• WORK ITEM
Your answer must be the lines from the start of the records through the line with "middle dip: (600, 267)", exactly as written, without the pictures.

• Images with localized body landmarks
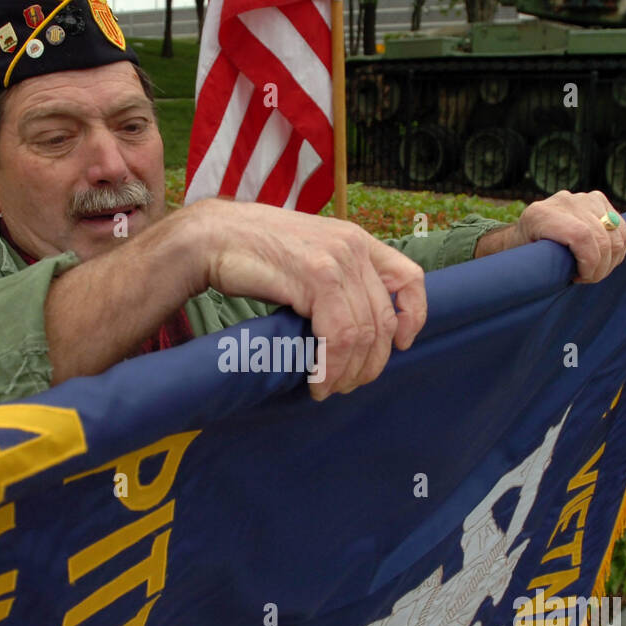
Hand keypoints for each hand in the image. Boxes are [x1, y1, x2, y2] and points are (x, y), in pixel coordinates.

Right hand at [188, 198, 427, 400]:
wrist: (211, 237)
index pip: (410, 277)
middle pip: (383, 319)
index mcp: (356, 239)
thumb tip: (354, 333)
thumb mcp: (308, 260)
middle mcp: (353, 246)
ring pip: (363, 333)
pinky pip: (339, 335)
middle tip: (347, 385)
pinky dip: (331, 367)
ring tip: (328, 389)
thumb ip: (336, 283)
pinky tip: (318, 381)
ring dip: (347, 372)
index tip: (400, 345)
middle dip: (370, 362)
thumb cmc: (251, 254)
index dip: (414, 316)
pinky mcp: (317, 276)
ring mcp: (337, 259)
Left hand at [482, 190, 625, 283]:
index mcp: (540, 215)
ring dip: (611, 261)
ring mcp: (583, 198)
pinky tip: (603, 260)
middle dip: (600, 267)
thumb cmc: (527, 254)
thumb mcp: (527, 263)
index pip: (581, 235)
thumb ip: (544, 266)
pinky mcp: (598, 200)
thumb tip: (570, 273)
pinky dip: (617, 250)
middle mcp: (564, 201)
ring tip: (594, 271)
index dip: (590, 262)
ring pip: (616, 235)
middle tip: (588, 278)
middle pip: (602, 237)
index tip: (580, 277)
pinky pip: (621, 228)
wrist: (528, 231)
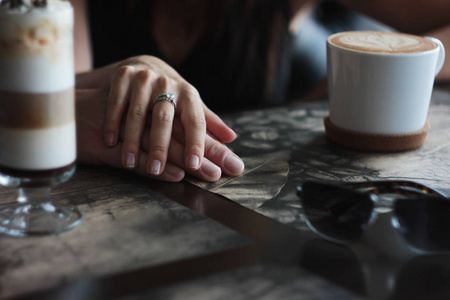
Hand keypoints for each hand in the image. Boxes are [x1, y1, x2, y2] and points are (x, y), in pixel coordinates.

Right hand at [100, 55, 236, 176]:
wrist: (145, 65)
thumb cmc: (172, 94)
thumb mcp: (191, 105)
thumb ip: (209, 122)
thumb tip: (232, 138)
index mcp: (189, 94)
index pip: (195, 121)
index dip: (196, 143)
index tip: (194, 165)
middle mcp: (168, 84)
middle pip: (164, 119)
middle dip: (160, 146)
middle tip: (156, 170)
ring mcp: (144, 78)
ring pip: (137, 113)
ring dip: (132, 139)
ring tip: (129, 163)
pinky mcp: (123, 75)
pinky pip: (117, 101)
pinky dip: (113, 121)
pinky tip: (110, 141)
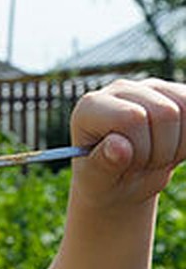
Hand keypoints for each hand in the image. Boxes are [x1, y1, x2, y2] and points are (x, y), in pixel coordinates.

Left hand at [69, 78, 185, 211]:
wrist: (124, 179)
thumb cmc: (106, 180)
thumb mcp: (98, 181)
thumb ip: (103, 164)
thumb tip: (117, 146)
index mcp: (90, 107)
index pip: (132, 119)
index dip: (139, 149)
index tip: (126, 164)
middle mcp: (119, 89)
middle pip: (165, 113)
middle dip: (160, 151)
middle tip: (141, 164)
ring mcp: (149, 87)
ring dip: (178, 145)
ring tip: (154, 156)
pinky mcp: (174, 92)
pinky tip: (172, 147)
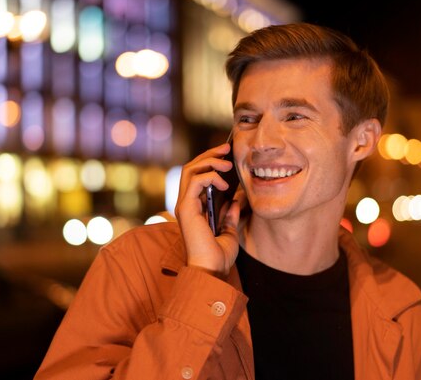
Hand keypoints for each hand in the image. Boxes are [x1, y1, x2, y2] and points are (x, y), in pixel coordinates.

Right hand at [175, 143, 240, 277]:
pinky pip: (195, 181)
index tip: (228, 157)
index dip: (211, 163)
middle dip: (209, 155)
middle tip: (227, 148)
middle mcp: (186, 204)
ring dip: (210, 161)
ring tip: (227, 163)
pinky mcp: (186, 208)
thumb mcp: (229, 231)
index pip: (197, 176)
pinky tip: (224, 184)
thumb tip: (236, 201)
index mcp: (194, 208)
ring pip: (190, 169)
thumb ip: (230, 215)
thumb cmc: (218, 257)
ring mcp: (184, 205)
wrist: (212, 271)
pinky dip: (210, 176)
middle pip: (191, 167)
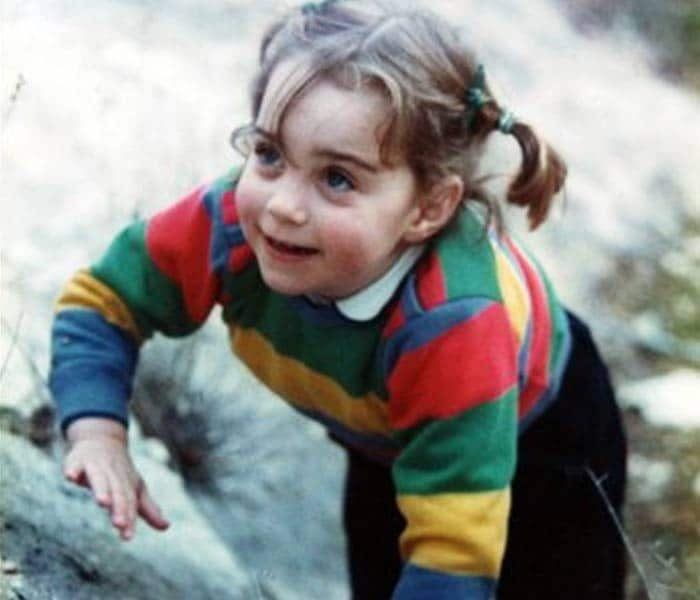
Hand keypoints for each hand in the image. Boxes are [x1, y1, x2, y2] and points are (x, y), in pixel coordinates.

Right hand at [63, 417, 169, 540]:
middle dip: (119, 507)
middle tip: (119, 523)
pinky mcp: (79, 459)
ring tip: (102, 502)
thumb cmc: (120, 471)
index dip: (129, 519)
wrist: (103, 439)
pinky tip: (70, 476)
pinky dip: (73, 469)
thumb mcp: (135, 489)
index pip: (130, 503)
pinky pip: (75, 464)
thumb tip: (166, 527)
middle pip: (118, 491)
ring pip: (99, 478)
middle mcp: (114, 474)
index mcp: (128, 484)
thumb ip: (147, 509)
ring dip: (101, 488)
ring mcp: (96, 465)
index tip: (127, 536)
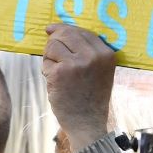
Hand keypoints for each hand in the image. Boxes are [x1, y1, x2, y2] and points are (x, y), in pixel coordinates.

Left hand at [42, 24, 116, 152]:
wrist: (88, 122)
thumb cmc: (91, 97)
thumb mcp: (100, 71)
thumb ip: (89, 52)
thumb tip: (57, 30)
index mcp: (107, 54)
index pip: (82, 31)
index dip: (64, 29)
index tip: (52, 30)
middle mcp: (94, 56)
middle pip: (65, 34)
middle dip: (54, 40)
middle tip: (51, 52)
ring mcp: (76, 64)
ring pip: (52, 46)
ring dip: (49, 58)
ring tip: (58, 74)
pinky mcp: (60, 73)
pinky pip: (45, 61)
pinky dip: (46, 71)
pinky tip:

• OUTPUT OF THE TASK
Hand keypoints for each hand in the image. Boxes are [x1, y1, x2, y2] and points are (x, y), in pixel coordinates.

Right hand at [188, 198, 427, 400]:
wrist: (211, 237)
index pip: (410, 277)
middle pip: (383, 319)
index mcp: (356, 239)
thumb tip: (354, 333)
thumb mcp: (308, 260)
middle mcp: (353, 246)
ring pip: (363, 333)
pinky pip: (339, 335)
middle tip: (347, 385)
pinky dip: (331, 367)
ring tip: (328, 389)
thumb ip: (336, 283)
pinky tip: (318, 381)
ring dip: (347, 372)
index tip: (400, 345)
middle dip: (370, 362)
thumb cmc: (251, 254)
index dip: (414, 316)
pinky mcp: (317, 276)
ring mcp: (337, 259)
Left hand at [482, 190, 625, 283]:
index mcp: (540, 215)
ring dip: (611, 261)
ring mcp: (583, 198)
pinky tip: (603, 260)
middle dip: (600, 267)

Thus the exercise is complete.